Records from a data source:
★ ★ ★ ★
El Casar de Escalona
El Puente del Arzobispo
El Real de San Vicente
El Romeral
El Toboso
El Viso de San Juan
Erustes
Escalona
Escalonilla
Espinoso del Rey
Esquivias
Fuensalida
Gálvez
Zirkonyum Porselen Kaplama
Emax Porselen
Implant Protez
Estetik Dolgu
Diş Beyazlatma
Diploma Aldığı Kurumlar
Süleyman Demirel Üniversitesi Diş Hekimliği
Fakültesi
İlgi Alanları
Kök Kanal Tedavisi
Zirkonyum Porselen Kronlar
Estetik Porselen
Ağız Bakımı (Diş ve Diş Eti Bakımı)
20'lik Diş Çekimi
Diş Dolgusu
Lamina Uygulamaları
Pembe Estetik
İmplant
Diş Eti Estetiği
★ ★ ★ ★
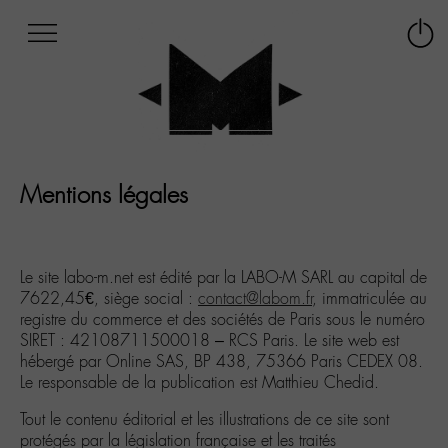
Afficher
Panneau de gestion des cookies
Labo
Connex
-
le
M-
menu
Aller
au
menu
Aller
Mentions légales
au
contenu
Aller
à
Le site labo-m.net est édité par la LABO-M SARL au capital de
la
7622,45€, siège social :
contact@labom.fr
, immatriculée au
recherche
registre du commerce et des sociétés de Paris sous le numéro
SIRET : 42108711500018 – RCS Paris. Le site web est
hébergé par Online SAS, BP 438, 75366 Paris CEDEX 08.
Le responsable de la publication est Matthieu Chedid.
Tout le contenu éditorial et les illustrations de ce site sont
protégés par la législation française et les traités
★ ★ ★ ★
# Your task
Format the lines as a Markdown table with columns named No. and Text, beginning at the line containing "El Casar de Escalona" and continuing through the line containing "Kök Kanal Tedavisi". Number each line and leave out any blank lines.

# Task output
| No. | Text |
|---|---|
| 1 | El Casar de Escalona |
| 2 | El Puente del Arzobispo |
| 3 | El Real de San Vicente |
| 4 | El Romeral |
| 5 | El Toboso |
| 6 | El Viso de San Juan |
| 7 | Erustes |
| 8 | Escalona |
| 9 | Escalonilla |
| 10 | Espinoso del Rey |
| 11 | Esquivias |
| 12 | Fuensalida |
| 13 | Gálvez |
| 14 | Zirkonyum Porselen Kaplama |
| 15 | Emax Porselen |
| 16 | Implant Protez |
| 17 | Estetik Dolgu |
| 18 | Diş Beyazlatma |
| 19 | Diploma Aldığı Kurumlar |
| 20 | Süleyman Demirel Üniversitesi Diş Hekimliği |
| 21 | Fakültesi |
| 22 | İlgi Alanları |
| 23 | Kök Kanal Tedavisi |